Prosperity means more than sales and numbers to Astro-Zombies owner Mike D’Elia.

Years ago, D’Elia’s business plans started with a video arcade and matured into Albuquerque’s more gregarious one-stop comic shop. Named after a 1960s sci-fi flick, the shop opened 11 years ago in conjunction with a growing trend in comic book movies that D’Elia thought would adversely affect his business.
“It was something I was kind of fearful of,” he said. “I was like, ‘Great, they’re going to do this whole thing like the last time with comic books movies, and they’re going to destroy comics and close more stores and destroy the industry.’”

Contrary to his expectations, he found comic books and graphic novels rose in popularity as the movies piqued a new generation of readers’ interest and renewed interest in those who grew up with the stories, D’Elia said.

D’Elia said reading comic books or watching movies helps people forget their worries.
“Reading is a kind of escapism,” he said. “You can get lost in your book, in the story, or a particular character — really dive in there and become a part of the story, and just forget everything for a little while.”

In spite of booming success, D’Elia said, he and his employees are always looking for ways to outshine competitors.
“Albuquerque has more comic books shops per capita than Chicago. So we do have a lot of competition, and you can’t get complacent,” he said. “I like the team that I have. Everyone has fresh ideas and everyone contributes.”

Sean “Squid” Banning, an employee, said Astro-Zombies has a knowledgeable staff as well as an ambience most people prefer, compared to other shops.
“(Other shops) tend to be kind of dark and dank and impersonal,” Banning said. “Half the time, people working there really don’t know anything about the comics. Between myself and the other kid working here, we pretty much know everything here.”

D’Elia wanted to re-create the social atmosphere in comic shops that he said has dissipated over the years, combining amiability with expansive product knowledge to nurture friendly employee-to-customer relationships.

“Most people start out as customers and become friends with everyone that works here,” he said. “We’ve done things like go to the movies to see a new comic book movie come out with like 40-50 people. It becomes more of a social atmosphere. Other than the fact that we have a large enough store that we can allow people to come in and interact, we’ve got people who come in here who have never met, and they can talk for hours.”
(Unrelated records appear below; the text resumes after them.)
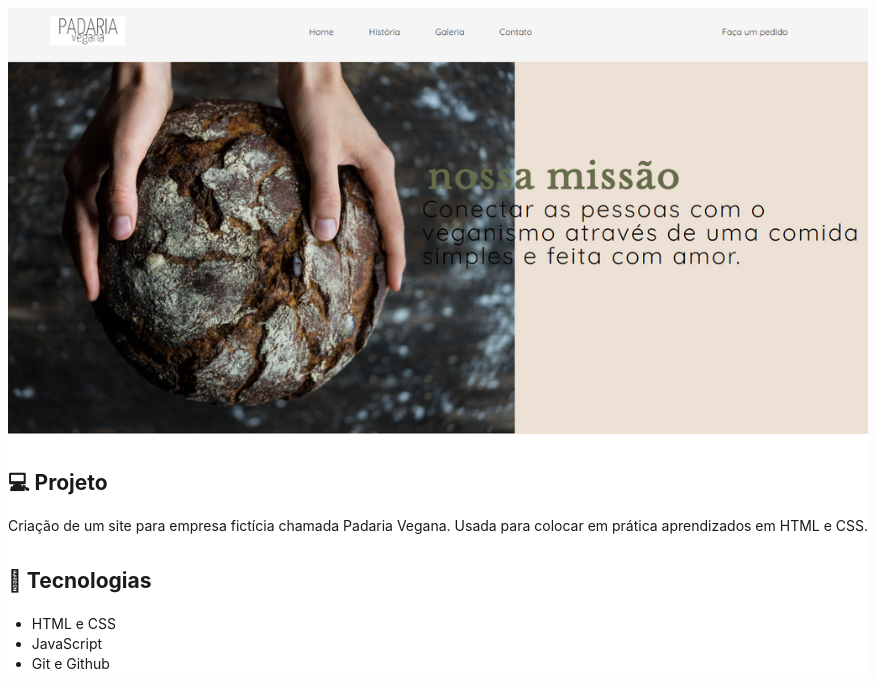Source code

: <p align="center">
  <img alt="Padaria Vegana" src=".github/imagem.png" width="100%">
</p>

## 💻 Projeto

Criação de um site para empresa fictícia chamada Padaria Vegana. Usada para colocar em prática aprendizados em HTML e CSS.

## 🚀 Tecnologias

- HTML e CSS
- JavaScript
- Git e Github
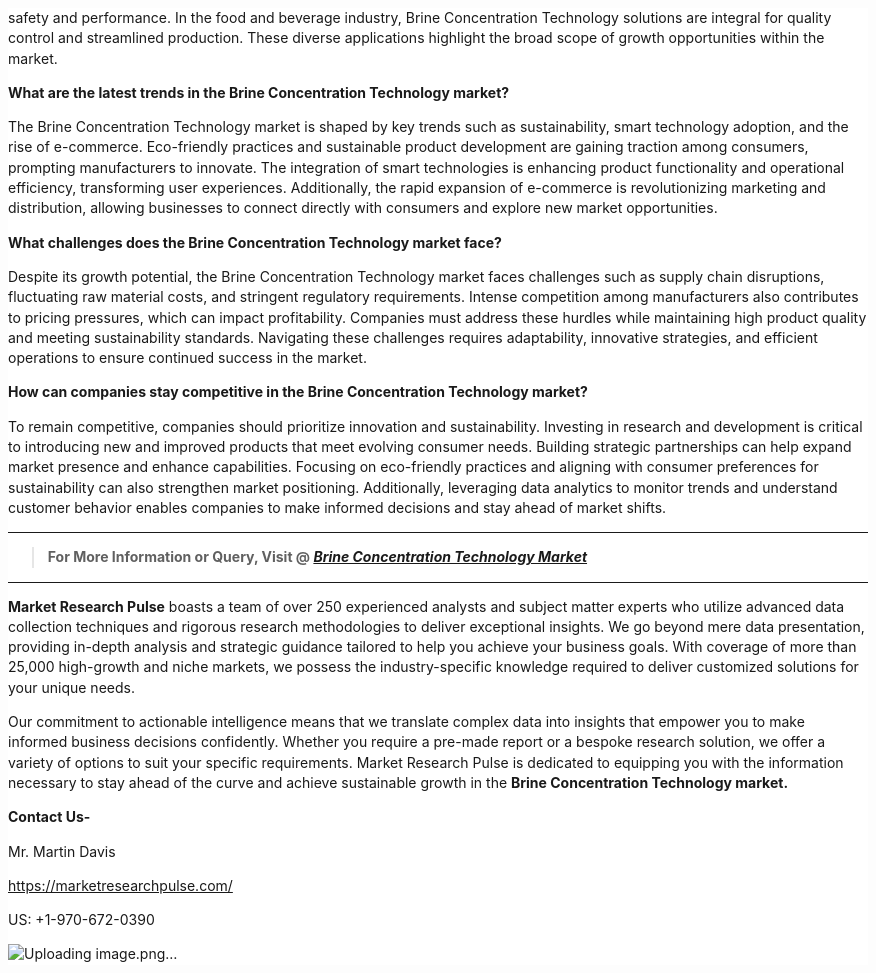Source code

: safety and performance. In the food and beverage industry, Brine Concentration Technology solutions are integral for quality control and streamlined production. These diverse applications highlight the broad scope of growth opportunities within the market.</p><p><strong>What are the latest trends in the Brine Concentration Technology market?</strong></p><p>The Brine Concentration Technology market is shaped by key trends such as sustainability, smart technology adoption, and the rise of e-commerce. Eco-friendly practices and sustainable product development are gaining traction among consumers, prompting manufacturers to innovate. The integration of smart technologies is enhancing product functionality and operational efficiency, transforming user experiences. Additionally, the rapid expansion of e-commerce is revolutionizing marketing and distribution, allowing businesses to connect directly with consumers and explore new market opportunities.</p><p><strong>What challenges does the Brine Concentration Technology market face?</strong></p><p>Despite its growth potential, the Brine Concentration Technology market faces challenges such as supply chain disruptions, fluctuating raw material costs, and stringent regulatory requirements. Intense competition among manufacturers also contributes to pricing pressures, which can impact profitability. Companies must address these hurdles while maintaining high product quality and meeting sustainability standards. Navigating these challenges requires adaptability, innovative strategies, and efficient operations to ensure continued success in the market.</p><p><strong>How can companies stay competitive in the Brine Concentration Technology market?</strong></p><p>To remain competitive, companies should prioritize innovation and sustainability. Investing in research and development is critical to introducing new and improved products that meet evolving consumer needs. Building strategic partnerships can help expand market presence and enhance capabilities. Focusing on eco-friendly practices and aligning with consumer preferences for sustainability can also strengthen market positioning. Additionally, leveraging data analytics to monitor trends and understand customer behavior enables companies to make informed decisions and stay ahead of market shifts.</p><hr /><blockquote><p><strong>For More Information or Query, Visit @&nbsp;<em><a href="https://marketresearchpulse.com/report/52350/brine-concentration-technology-market?utm_source=Linkedin&utm_medium=0112">Brine Concentration Technology Market</a></em></strong></p></blockquote><hr /><p><strong>Market Research Pulse</strong> boasts a team of over 250 experienced analysts and subject matter experts who utilize advanced data collection techniques and rigorous research methodologies to deliver exceptional insights. We go beyond mere data presentation, providing in-depth analysis and strategic guidance tailored to help you achieve your business goals. With coverage of more than 25,000 high-growth and niche markets, we possess the industry-specific knowledge required to deliver customized solutions for your unique needs.</p><p>Our commitment to actionable intelligence means that we translate complex data into insights that empower you to make informed business decisions confidently. Whether you require a pre-made report or a bespoke research solution, we offer a variety of options to suit your specific requirements. Market Research Pulse is dedicated to equipping you with the information necessary to stay ahead of the curve and achieve sustainable growth in the <strong>Brine Concentration Technology market.</strong></p><p><strong>Contact Us-</strong></p><p>Mr. Martin Davis</p><p>https://marketresearchpulse.com/</p><p>US: +1-970-672-0390</p>
![Uploading image.png…]()
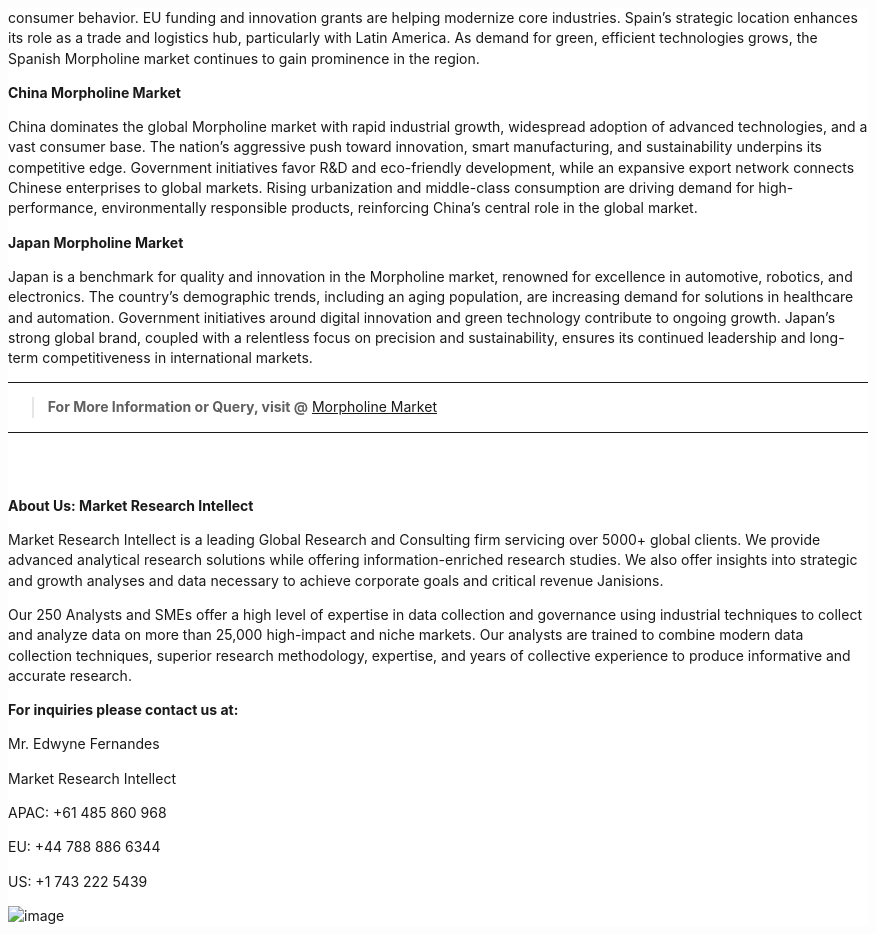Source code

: consumer behavior. EU funding and innovation grants are helping modernize core industries. Spain&rsquo;s strategic location enhances its role as a trade and logistics hub, particularly with Latin America. As demand for green, efficient technologies grows, the Spanish Morpholine market continues to gain prominence in the region.</p><p class="" data-start="4977" data-end="5589"><strong data-start="4977" data-end="4998">China Morpholine Market</strong></p><p class="" data-start="4977" data-end="5589">China dominates the global Morpholine market with rapid industrial growth, widespread adoption of advanced technologies, and a vast consumer base. The nation&rsquo;s aggressive push toward innovation, smart manufacturing, and sustainability underpins its competitive edge. Government initiatives favor R&amp;D and eco-friendly development, while an expansive export network connects Chinese enterprises to global markets. Rising urbanization and middle-class consumption are driving demand for high-performance, environmentally responsible products, reinforcing China&rsquo;s central role in the global market.</p><p class="" data-start="5591" data-end="6162"><strong data-start="5591" data-end="5612">Japan Morpholine Market</strong></p><p class="" data-start="5591" data-end="6162">Japan is a benchmark for quality and innovation in the Morpholine market, renowned for excellence in automotive, robotics, and electronics. The country&rsquo;s demographic trends, including an aging population, are increasing demand for solutions in healthcare and automation. Government initiatives around digital innovation and green technology contribute to ongoing growth. Japan&rsquo;s strong global brand, coupled with a relentless focus on precision and sustainability, ensures its continued leadership and long-term competitiveness in international markets.</p><hr /><blockquote><p><span class="font-[700]"><strong>For More Information or Query, visit&nbsp;@</strong>&nbsp;</span><span class="font-[700]"><a href="https://www.marketresearchintellect.com/product/global-morpholine-market-size-and-forcast/?utm_source=Linkedin&utm_medium=019" target="_blank" data-tracking-control-name="article-ssr-frontend-pulse_little-text-block" data-tracking-will-navigate="" data-test-link="">Morpholine Market</a></span></p></blockquote><hr /><h3>&nbsp;</h3><p><strong><span class="font-[700]">About Us: Market Research Intellect</span></strong></p><p><span class="">Market Research Intellect is a leading Global Research and Consulting firm servicing over 5000+ global clients. We provide advanced analytical research solutions while offering information-enriched research studies.&nbsp;</span>We also offer insights into strategic and growth analyses and data necessary to achieve corporate goals and critical revenue Janisions.</p><p><span class="">Our 250 Analysts and SMEs offer a high level of expertise in data collection and governance using industrial techniques to collect and analyze data on more than 25,000 high-impact and niche markets. Our analysts are trained to combine modern data collection techniques, superior research methodology, expertise, and years of collective experience to produce informative and accurate research.</span></p><p><strong>For inquiries please contact us at:</strong></p><p>Mr. Edwyne Fernandes</p><p>Market Research Intellect</p><p>APAC: +61 485 860 968</p><p>EU: +44 788 886 6344</p><p>US: +1 743 222 5439</p>
![image](https://github.com/user-attachments/assets/22d284d9-fc54-4f81-8be9-f15c14a1d249)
Kaitlyn Arndt, a UNM student, is one of the friends Astro-Zombies acquired. She said she comes in regularly to unwind and talk to other customers about their mutual interest in comics and graphic novels.

“I used to just buy books, but being a poor college student, it turned into coming in just once a week because the atmosphere’s so nice,” she said. “Squid, Mike and Mikey have become really good friends of mine, so I like to come in and visit just to de-stress.”
Owning this type of hot spot for comic aficionados, D’ Elia said, makes his life fun every day.

“I’m very lucky that I make a living doing something so fun, surrounded by so much cool stuff and so many cool people,” he said. “The fact that I do something this cool and am able to pay my bills and make a living almost doesn’t seem fair.”